# Fake it 'til you make it



## Raynebow (Jun 22, 2011)

I recently found out that when my mother was my age, and even still, suffers from social anxiety. In a recent conversation she gave me a bit of advice. When I asked her how she was able to overcome it, she said it never really went away for her, but she looked at her mother, who also suffers from social anxiety, and decided she never wanted to end up like that. My grandmother is a very angry person, she refuses to leave our house, and takes out her frustrations in the form of verbal and emotional abuse on myself and my sisters. My mom knew that for her to be a good mom to us, she had to get over herself. She started to force herself to go out, and when interracting with people, faking her smiles and happiness. Eventually she started actually feeling happy, and feeling friendly and social. I know this won't work for everyone, so I'm not looking to debate that, it doesn't even work for me, but hopefully it can help sommeone out.


----------



## bigcat1967 (Apr 20, 2010)

What she actually did was face her fear and she eventually beat it. So it does work...


----------



## bsd3355 (Nov 30, 2005)

bigcat1967 said:


> What she actually did was face her fear and she eventually beat it. So it does work...
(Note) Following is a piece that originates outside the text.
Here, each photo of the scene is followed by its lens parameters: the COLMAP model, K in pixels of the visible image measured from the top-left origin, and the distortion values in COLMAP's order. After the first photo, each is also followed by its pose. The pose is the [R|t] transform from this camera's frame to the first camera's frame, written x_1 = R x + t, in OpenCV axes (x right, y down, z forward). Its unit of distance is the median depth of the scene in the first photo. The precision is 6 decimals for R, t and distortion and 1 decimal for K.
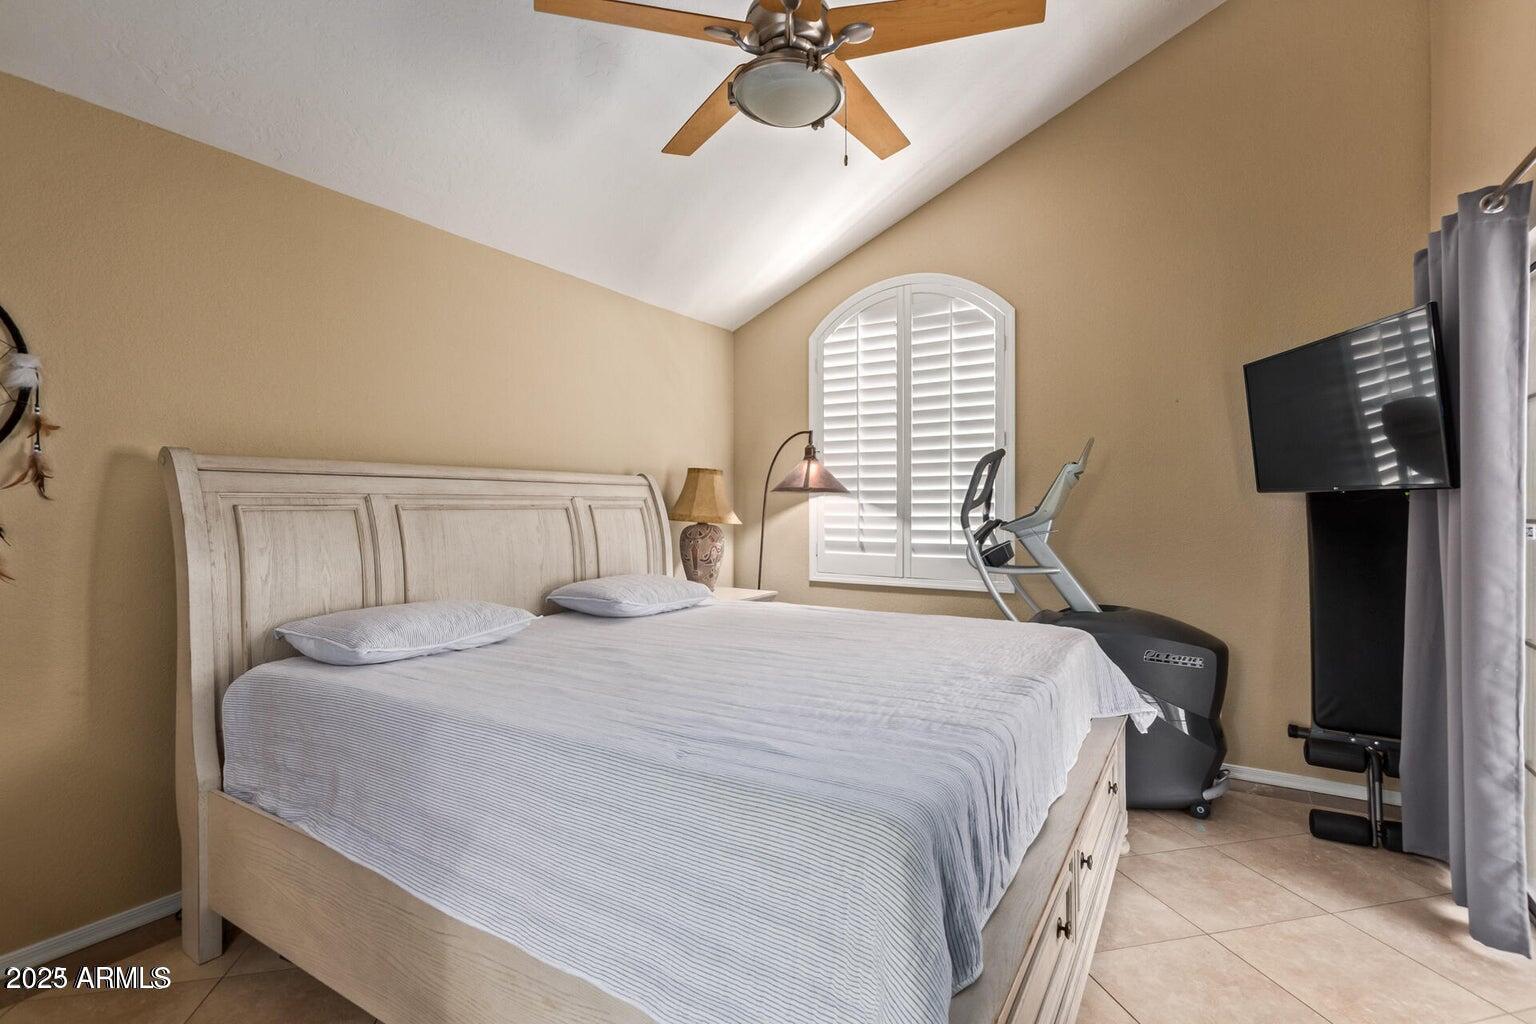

worked for me. it does work.


----------



## softshock11 (Jan 9, 2011)

Yep I always hear about this its hard sometimes its so hard to even fake it but it does help allot!


----------



## Jessicah1 (Apr 28, 2011)

Glad to hear about your Mom's success. Thanks for sharing. Some of the biggest changes I'm been successful at making were done because I really hated what the alternative means...helps me to keep fighting to think about that.


----------